Minor league affiliations
- Class: Triple-A (1994–present)
- League: Pacific Coast League (1994–present)
- Division: West Division

Major league affiliations
- Team: Los Angeles Angels (2001–present)
- Previous teams: Minnesota Twins (1994–2000)

Minor league titles
- League titles (0): None
- Conference titles (3): 2000; 2002; 2013;
- Division titles (8): 1995; 1999; 2000; 2002; 2006; 2007; 2008; 2013;
- Second-half titles (1): 1995
- Wild card berths (2): 1994; 1996;

Team data
- Name: Salt Lake Bees (2006–present)
- Previous names: Salt Lake Stingers (2001–2005) Salt Lake Buzz (1994–2000)
- Colors: Black, gold, white
- Mascot: Bumble
- Ballpark: The Ballpark at America First Square (2025–present)
- Previous parks: Smith's Ballpark (1994–2024)
- Owner/ Operator: Miller Sports + Entertainment
- General manager: Corina Nelson
- Manager: Doug Davis
- Website: milb.com/salt-lake

= Salt Lake Bees =

The Salt Lake Bees are a Minor League Baseball (MiLB) team that plays in the Pacific Coast League (PCL). They are the Triple-A affiliate of the Los Angeles Angels.

+-------+

• [Requirement] Resume the Salt Lake Bees article after its last sentence. The records that follow have no connection to the Salt Lake Bees text.

+-------+

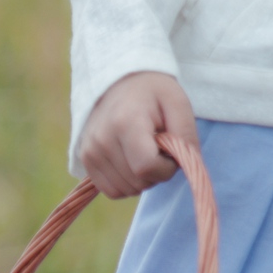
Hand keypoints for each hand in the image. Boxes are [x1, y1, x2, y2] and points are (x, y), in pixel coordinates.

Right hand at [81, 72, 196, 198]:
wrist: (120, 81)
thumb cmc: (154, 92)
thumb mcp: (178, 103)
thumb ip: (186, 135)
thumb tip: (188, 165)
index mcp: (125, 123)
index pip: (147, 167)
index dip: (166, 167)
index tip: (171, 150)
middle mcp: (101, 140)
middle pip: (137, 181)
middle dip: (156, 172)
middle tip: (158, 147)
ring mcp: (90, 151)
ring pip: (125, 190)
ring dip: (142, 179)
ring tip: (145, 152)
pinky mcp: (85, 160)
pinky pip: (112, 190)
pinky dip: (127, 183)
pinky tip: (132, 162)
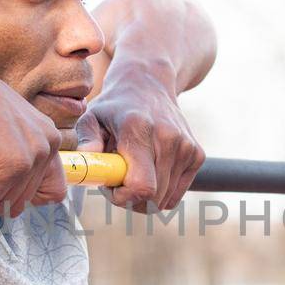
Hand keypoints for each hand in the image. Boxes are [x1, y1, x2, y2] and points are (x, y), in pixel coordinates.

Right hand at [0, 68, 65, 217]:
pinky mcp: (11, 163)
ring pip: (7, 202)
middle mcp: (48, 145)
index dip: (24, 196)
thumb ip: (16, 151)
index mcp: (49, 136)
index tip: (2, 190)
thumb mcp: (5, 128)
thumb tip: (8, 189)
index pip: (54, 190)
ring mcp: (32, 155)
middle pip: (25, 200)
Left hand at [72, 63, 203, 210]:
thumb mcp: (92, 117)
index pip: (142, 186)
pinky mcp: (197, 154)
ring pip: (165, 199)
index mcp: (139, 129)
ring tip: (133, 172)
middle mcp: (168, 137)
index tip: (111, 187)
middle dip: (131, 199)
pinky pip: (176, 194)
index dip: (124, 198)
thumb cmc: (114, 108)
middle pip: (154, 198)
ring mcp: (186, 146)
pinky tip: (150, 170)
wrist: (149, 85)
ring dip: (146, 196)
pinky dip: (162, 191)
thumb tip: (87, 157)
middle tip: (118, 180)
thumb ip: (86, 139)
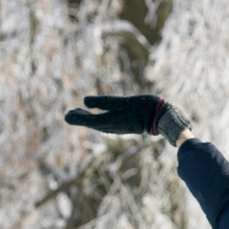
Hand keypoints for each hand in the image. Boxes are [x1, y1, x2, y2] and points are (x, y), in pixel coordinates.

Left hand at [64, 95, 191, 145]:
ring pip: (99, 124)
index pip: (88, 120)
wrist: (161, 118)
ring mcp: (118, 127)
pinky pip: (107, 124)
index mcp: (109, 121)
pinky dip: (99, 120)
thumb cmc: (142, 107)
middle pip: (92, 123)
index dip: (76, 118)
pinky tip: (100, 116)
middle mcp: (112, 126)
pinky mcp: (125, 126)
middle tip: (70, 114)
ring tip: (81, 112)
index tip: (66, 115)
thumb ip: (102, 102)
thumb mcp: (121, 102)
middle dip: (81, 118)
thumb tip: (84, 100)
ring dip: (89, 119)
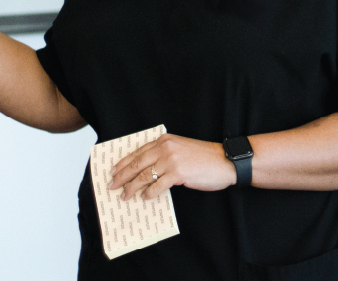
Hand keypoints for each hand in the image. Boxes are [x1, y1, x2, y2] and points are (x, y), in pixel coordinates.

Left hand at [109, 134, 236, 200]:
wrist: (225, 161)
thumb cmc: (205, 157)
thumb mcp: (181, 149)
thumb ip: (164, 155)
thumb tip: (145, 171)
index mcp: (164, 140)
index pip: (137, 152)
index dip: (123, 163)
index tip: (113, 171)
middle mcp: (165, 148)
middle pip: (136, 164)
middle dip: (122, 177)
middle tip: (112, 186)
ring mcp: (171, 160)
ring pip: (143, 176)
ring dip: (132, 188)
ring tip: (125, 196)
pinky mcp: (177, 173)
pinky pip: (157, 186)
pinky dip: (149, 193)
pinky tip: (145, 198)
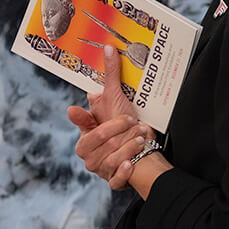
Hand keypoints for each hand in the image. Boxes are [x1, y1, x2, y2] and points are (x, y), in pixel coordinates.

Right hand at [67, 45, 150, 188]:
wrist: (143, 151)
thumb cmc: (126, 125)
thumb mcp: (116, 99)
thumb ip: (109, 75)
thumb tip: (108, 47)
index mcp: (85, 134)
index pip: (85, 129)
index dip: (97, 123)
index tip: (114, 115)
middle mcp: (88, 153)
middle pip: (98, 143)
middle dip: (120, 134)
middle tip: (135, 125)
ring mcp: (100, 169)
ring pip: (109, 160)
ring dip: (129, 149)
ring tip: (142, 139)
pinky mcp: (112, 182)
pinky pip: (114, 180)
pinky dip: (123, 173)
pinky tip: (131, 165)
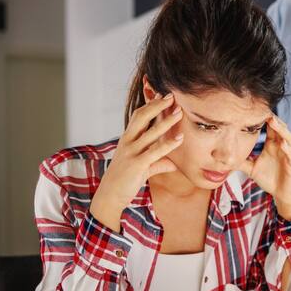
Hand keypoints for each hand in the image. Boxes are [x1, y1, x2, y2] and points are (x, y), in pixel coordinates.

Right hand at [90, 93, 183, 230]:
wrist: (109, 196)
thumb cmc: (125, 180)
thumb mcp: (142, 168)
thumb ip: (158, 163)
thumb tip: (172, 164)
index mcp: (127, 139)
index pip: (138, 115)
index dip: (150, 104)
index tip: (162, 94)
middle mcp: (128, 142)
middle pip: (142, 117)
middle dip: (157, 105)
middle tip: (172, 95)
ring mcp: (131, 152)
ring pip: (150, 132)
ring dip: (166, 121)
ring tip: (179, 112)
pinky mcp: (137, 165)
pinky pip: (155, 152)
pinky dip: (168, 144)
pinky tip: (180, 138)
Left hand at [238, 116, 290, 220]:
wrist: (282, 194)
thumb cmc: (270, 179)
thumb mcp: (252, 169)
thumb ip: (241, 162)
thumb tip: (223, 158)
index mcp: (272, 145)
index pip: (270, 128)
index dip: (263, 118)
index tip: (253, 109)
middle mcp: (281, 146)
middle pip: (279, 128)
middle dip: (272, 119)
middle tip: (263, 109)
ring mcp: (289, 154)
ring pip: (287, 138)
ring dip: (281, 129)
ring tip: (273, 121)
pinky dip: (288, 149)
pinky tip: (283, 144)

+-------+

• [Response area]
Based in South Jordan, Utah, the team has played its home games at The Ballpark at America First Square since 2025. The team previously played its home games at Smith's Ballpark in Salt Lake City from its opening in 1994 until the end of the 2024 season.

Formerly known as the Salt Lake Buzz from 1994 to 2000 and the Salt Lake Stingers from 2001 to 2005, the team adopted the Bees moniker in 2006. Since their inception in 1994, they have been a part of the PCL, including the 2021 season when the league was called Triple-A West.

==History==
===Prior teams===
After the 1914 Pacific Coast League season, Salt Lake City businessman Bill "Hardpan" Lane purchased the Sacramento Solons and brought the team to Utah as the Salt Lake City Bees. Though a charter member of the PCL, the Solons suffered on the field and at the gate, being exiled at times to Tacoma, Fresno, and San Francisco. On March 31, 1915, their first game was played with more than 10,000 fans pouring into Majestic Park (later renamed Bonneville Park) to cheer the Bees to a 9–3 win over the Vernon Tigers.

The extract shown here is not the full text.